▸ Things to do
**1)** Copy the stretch of the DataSynthesizer post from "threshold_value = 20" through "difference of exp(epsilon)." without changing anything.
**2)** Summarize the DataSynthesizer post in two sentences.

▸ Source passage
• • • • •

The source dataset is the telco-customer-churn dataset from Kaggle, after being imported in Google BigQuery and exported back to CSV, generating those TRUE
and FALSE
values instead of Yes
and No
. Below is my code:
from DataSynthesizer.DataDescriber import DataDescriber
from DataSynthesizer.DataGenerator import DataGenerator
from DataSynthesizer.ModelInspector import ModelInspector
from DataSynthesizer.lib.utils import read_json_file, display_bayesian_network
import pandas as pd
# input dataset
input_data = "./out/from_bq.csv" # this CSV file has columns with TRUE and FALSE value which get read by pandas as bool dtype
mode = 'correlated_attribute_mode'
# location of two output files
description_file = f'./out/{mode}/description.json'
synthetic_data = f'./out/{mode}/synthetic_data.csv'
# An attribute is categorical if its domain size is less than this threshold.
threshold_value = 20
# list of dicsrete columns and primary key
categorical_columns = ["gender", "Partner", "Dependents", "PhoneService", "MultipleLines", "InternetService", "OnlineSecurity", "OnlineBackup", "DeviceProtection", "TechSupport", "StreamingTV", "StreamingMovies", "Contract", "PaperlessBilling", "PaymentMethod", "TotalCharges", "Churn"]
primary_key_column = "customerID"
# specify categorical attributes
categorical_attributes = {}
for column in categorical_columns:
categorical_attributes[column] = True
# specify which attributes are candidate keys of input dataset.
candidate_keys = {primary_key_column: True}
# A parameter in Differential Privacy. It roughly means that removing a row in the input dataset will not
# change the probability of getting the same output more than a multiplicative difference of exp(epsilon).

• • • • •

▸ Extracted entries
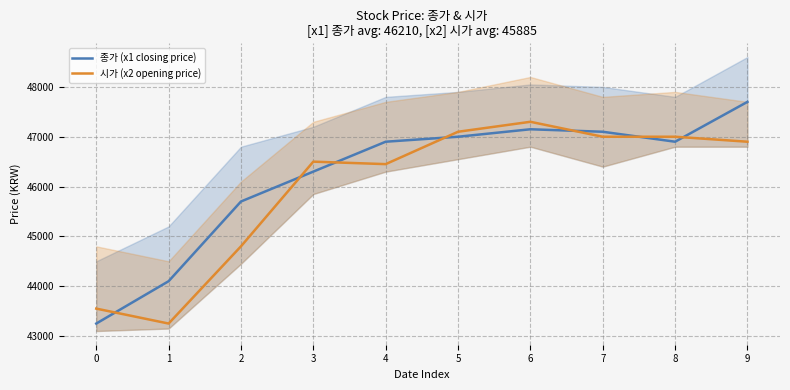

What is the difference between the maximum and minimum values in the 종가 (x1 closing price) series?

4450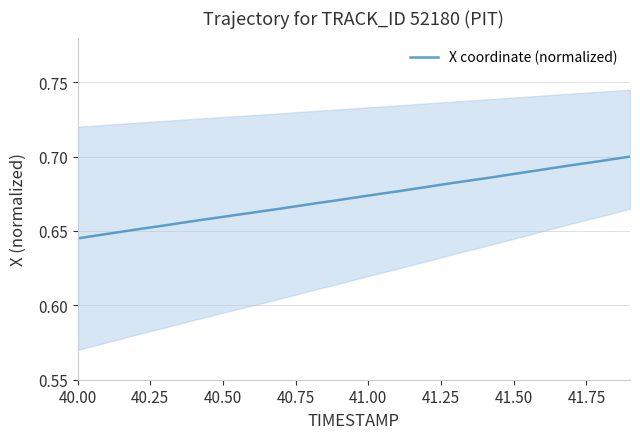

Is it true that X coordinate (normalized) equals 0.2 at 40.00?

False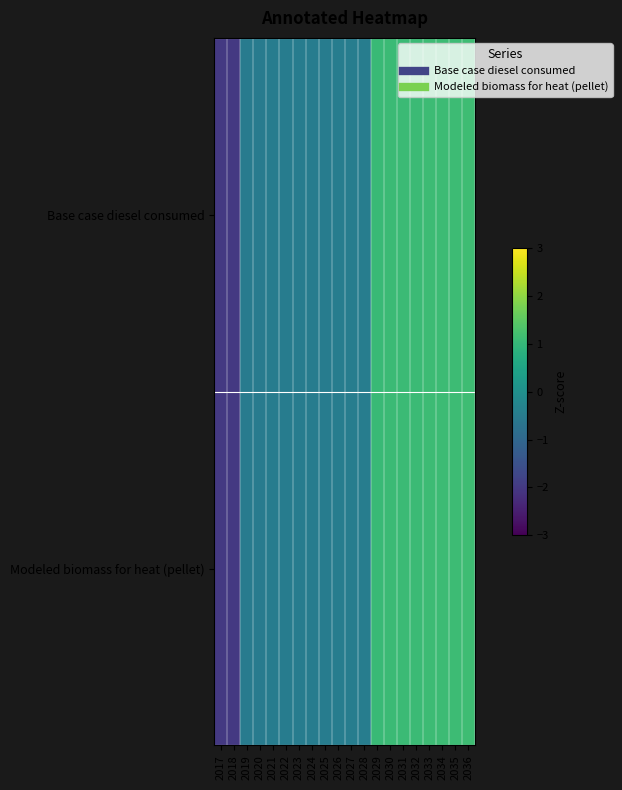

Which has a higher value, 2028 or 2026?

2028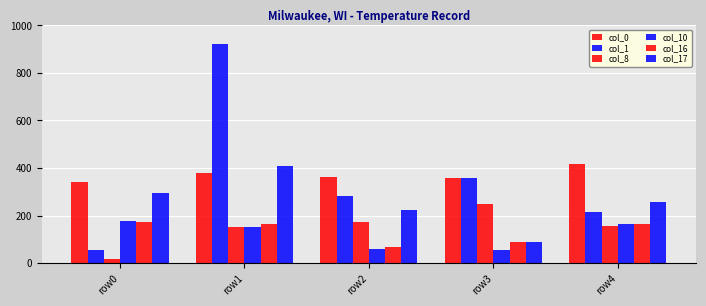

How many groups of bars are there?

5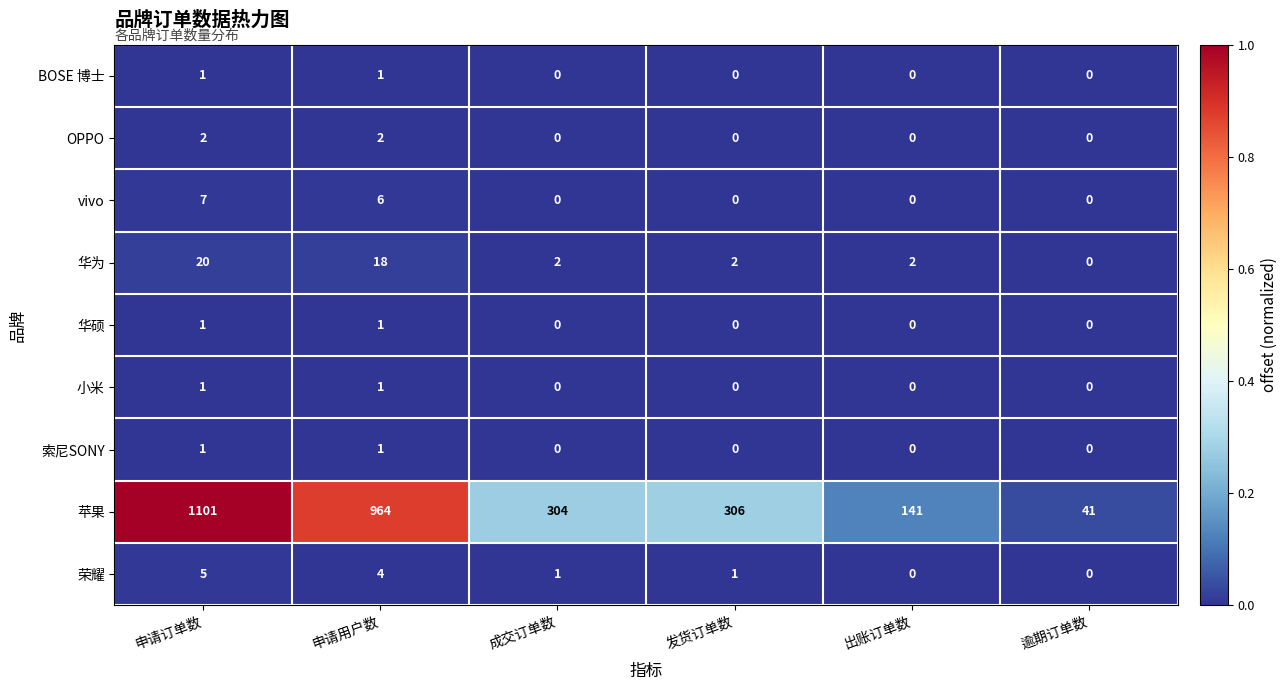

True or false: OPPO has a value of -1 at 逾期订单数.

False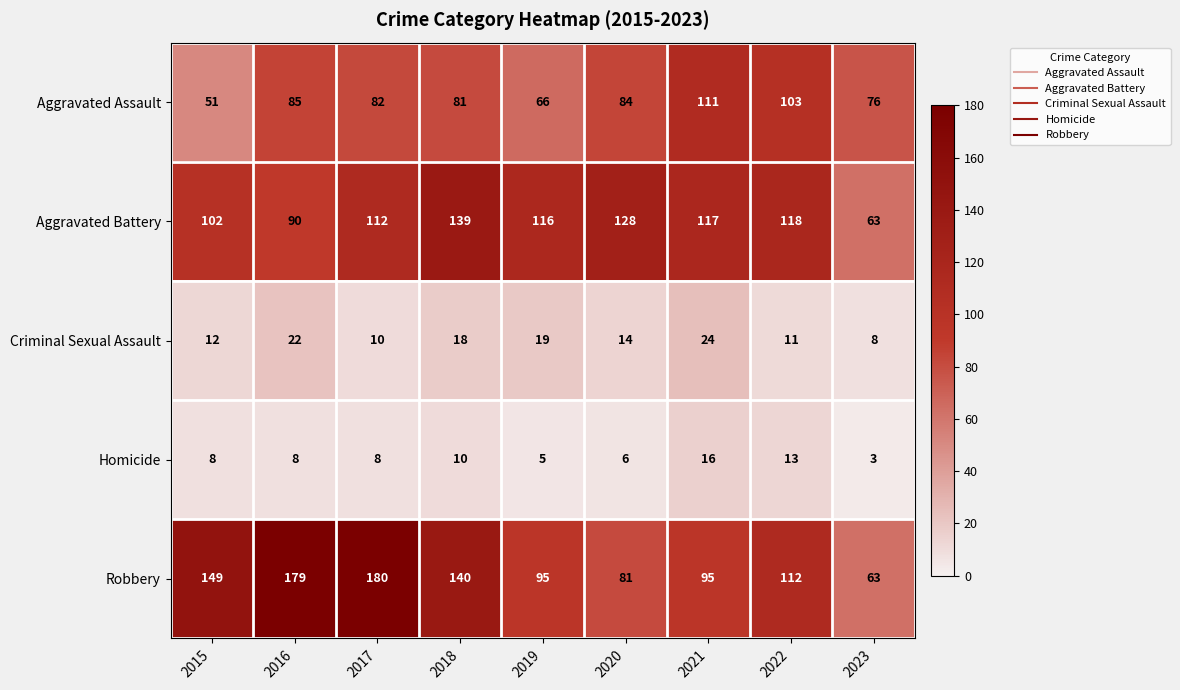

What is the total value across all series at 2019?

301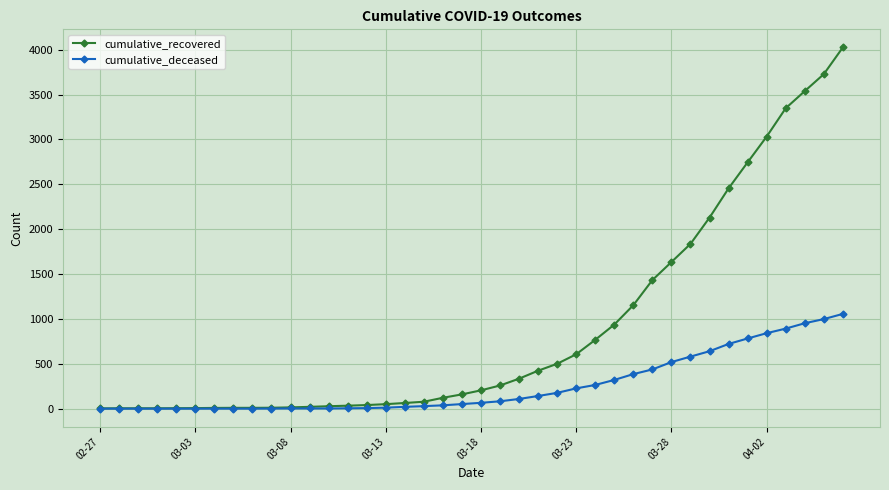

Which series has the largest total across all categories?

cumulative_recovered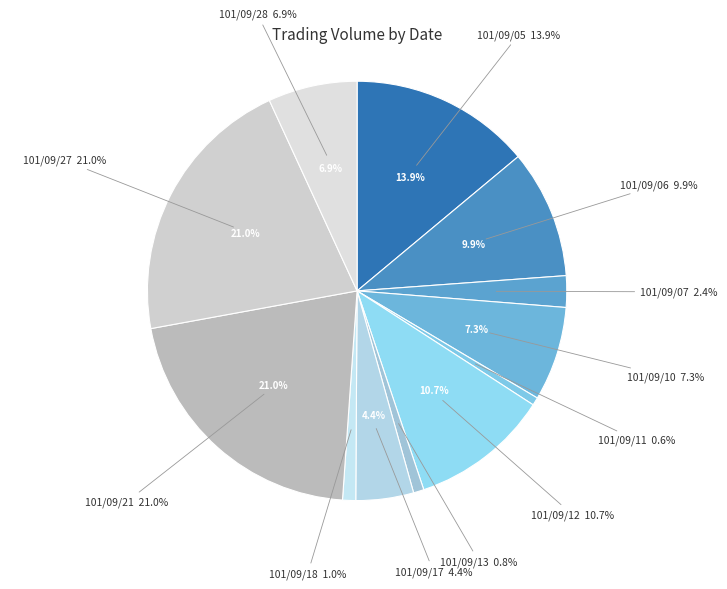

Which category has the biggest portion of the pie?

101/09/21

• • • • •

▸ Answers to the tasks
**1)**
threshold_value = 20
# list of dicsrete columns and primary key
categorical_columns = ["gender", "Partner", "Dependents", "PhoneService", "MultipleLines", "InternetService", "OnlineSecurity", "OnlineBackup", "DeviceProtection", "TechSupport", "StreamingTV", "StreamingMovies", "Contract", "PaperlessBilling", "PaymentMethod", "TotalCharges", "Churn"]
primary_key_column = "customerID"
# specify categorical attributes
categorical_attributes = {}
for column in categorical_columns:
categorical_attributes[column] = True
# specify which attributes are candidate keys of input dataset.
candidate_keys = {primary_key_column: True}
# A parameter in Differential Privacy. It roughly means that removing a row in the input dataset will not
# change the probability of getting the same output more than a multiplicative difference of exp(epsilon).

**2)** The source data is the telco-customer-churn dataset from Kaggle, which was imported into Google BigQuery and exported back to CSV, so its columns hold TRUE and FALSE instead of Yes and No. The accompanying code imports DataSynthesizer and pandas, uses correlated attribute mode with a categorical threshold of 20, and marks a list of columns as categorical and "customerID" as the candidate key.